The projection of a 3D point (x,y,z)
to the 2D image coordinates (X,Y)
can be calculated as a vector-matrix multiplication in homogeneous coordinates:
[ a_00 a_01 a_02 a_03 ] [ x ] [ X W ]
[ a_10 a_11 a_12 a_13 ] * [ y ] = [ Y W ]
[ a_20 a_21 a_22 a_23 ] [ z ] [ Z W ]
[ a_30 a_31 a_32 a_33 ] [ 1 ] [ W ]
with
[ X W ] [ x a_00 + y a_01 + z a_02 + a_03 ]
[ Y W ] [ x a_10 + y a_11 + z a_12 + a_13 ]
[ Z W ] = [ x a_20 + y a_21 + z a_22 + a_23 ]
[ W ] [ x a_30 + y a_31 + z a_32 + a_33 ]
And the pixel coordinates (X,Y)
are obtained by dividing the first and second rows by the fourth row. This step is the conversion from homogeneous to cartesian coordinates.
The third row of the OpenGL projection matrix is set up in a way that Z
becomes the projected depth, which is such that z
values between n
and f
(near and far planes) are mapped to -1...1
. It is the used for depth test/clipping. Because the fourth row is [0 0 -1 0]
, the conversion from homogeneous to cartesian coordinates corresponds to a division by -z
, which results in the perspective transformation (with inverted depth).
Any other way of expressing the projection would involve the same steps, namely the linear transformation, followed by the division by Z for the perspective foreshortening. Matrices are the usual representation in linear algebra to for these operations.

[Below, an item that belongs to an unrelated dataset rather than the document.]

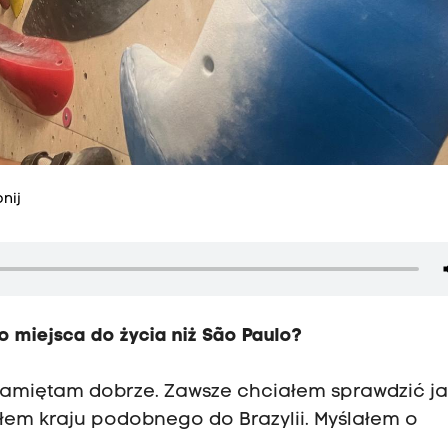
nij
 miejsca do życia niż São Paulo?
 Pamiętam dobrze. Zawsze chciałem sprawdzić ja
ałem kraju podobnego do Brazylii. Myślałem o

This is not specific for perspective projections, but many 3D transformatios can be expressed using a 4x4 matrix, including rotations, translations, scalings, shearings, reflections, perspective projection, orthogonal projection, and others.
Multiple transformations that should be applied after one another can also be combined into a single 4x4 matrix by matrix multiplication. For example rotations around the X, Y and Z axis, or the MVP matrix. This is the model-view-projection matrix, which translates a 3D point in the local coordinate system of one object in the 3D scene, into its final pixel coordinate on the screen. On these combined matrices all components can be non-zero.
So the advantage is that a single operation, the vector-matrix multiplication is useable for all these cases, instead of several different operations. It is performed in an efficient way on GPU hardware.